出典文書:
シャンパーニュの聖地として多くの観光客が訪れるオヴィレ村ですが、実際はとても小さく素朴な印象の村です。道も狭いので大型バスは長く停まっていられません…。一行は足早にブリアールさんの醸造所とカーヴがある村の中へ向かいます。

訪問時はちょうど村全体が改修工事をしており、石畳を全てはがしたと思われる家の前は全て砂利道。

もちろんバスも入ることができないので、斜面を登って行くことになりました。写真で見るとなだらかですが、足元も悪く少々大変です…。

途中で見かけた可愛らしいドン・ペリニョン像。

村の中にあるブリアール家のカーヴに到着しました。

同じシャンパーニュにありながら、昨日見た有名メーカーの巨大な建物とは全く異なる小さな小さな醸造所です。

シャンパーニュメーカーのほとんどは、ぶどうの一部やまたそのすべてを自社畑以外のぶどう農家から購入して大規模な自社工場で醸造するネゴシアン マニピュラン(NM)といわれる形態です。 一方で、ブリアールさんのようにぶどうの栽培からシャンパーニュの醸造を手がける小規模生産者はレコルタン マニピュラン(RM)と呼ばれます。 畑に寄り添いながらぶどうの品質を見極め、醸造にも独自のこだわりを反映することができる手作りのシャンパーニュ生産者として注目を集めています。

入り口には大きな壁画が飾られています。修道院の位置から、さきほどの畑ということがわかります。

描かれているのは先代のジャン ブリアールさん。 ジャンさんはまだシャンパーニュでオーガニック農業を実践する農家が片手で数えるほどしかいなかった1970年代からオーガニックに転換した、パイオニア中のパイオニアなのです。

カーヴに入るとひんやりとした空気。入ってすぐの手前の部屋は、熟成中のシャンパーニュや出荷前のシャンパーニュをストックしておくところです。

ワインが所狭しと並んでいるように見えますが、想像していたよりもずっと小さなカーヴです。 ブリアールさんは、ぶどうの品質に満足しないとその年にワインを仕込まないこともあり、目の前の1本1本がとても貴重なものだと実感します。

ブリアールさんがボトルの大きさについて説明しているところ。シャンパーニュのボトルには様々なサイズがあるのです。

ちなみに左の1本が逆さまになっているのは、瓶内熟成の途中でワインに発生する澱(おり)を瓶口にためるためにピュピートルという台に立てておいたボトルだから。 ブリアールさんの後ろにあるこの台、瓶内熟成のスパークリングワインを造っているアシャールさんやメイエーさんのカーヴでも見たので、ツアーの皆さまにはそろそろおなじみになってきたかもしれません。

取り組む課題: 次の記述(a)〜(c)がそれぞれ出典文書の内容と合っているかどうかを「はい」か「いいえ」で答え、判断の根拠となる出典文書の言葉をそのまま引用してください。(a) ブリアールさんの醸造所はネゴシアン マニピュラン(NM)と呼ばれる形態である。(b) 先代のジャン ブリアールさんは1970年代からオーガニックに転換した。(c) 訪問時、バスは村の中まで入ることができた。 データは出典文書の内容とは関係がありません。

収集データ:
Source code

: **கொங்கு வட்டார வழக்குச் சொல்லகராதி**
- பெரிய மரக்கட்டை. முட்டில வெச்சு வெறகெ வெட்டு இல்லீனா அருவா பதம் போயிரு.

課題の解答:
(a) いいえ。「ブリアールさんのようにぶどうの栽培からシャンパーニュの醸造を手がける小規模生産者はレコルタン マニピュラン(RM)と呼ばれます。」
(b) はい。「1970年代からオーガニックに転換した、パイオニア中のパイオニアなのです。」
(c) いいえ。「もちろんバスも入ることができないので、斜面を登って行くことになりました。」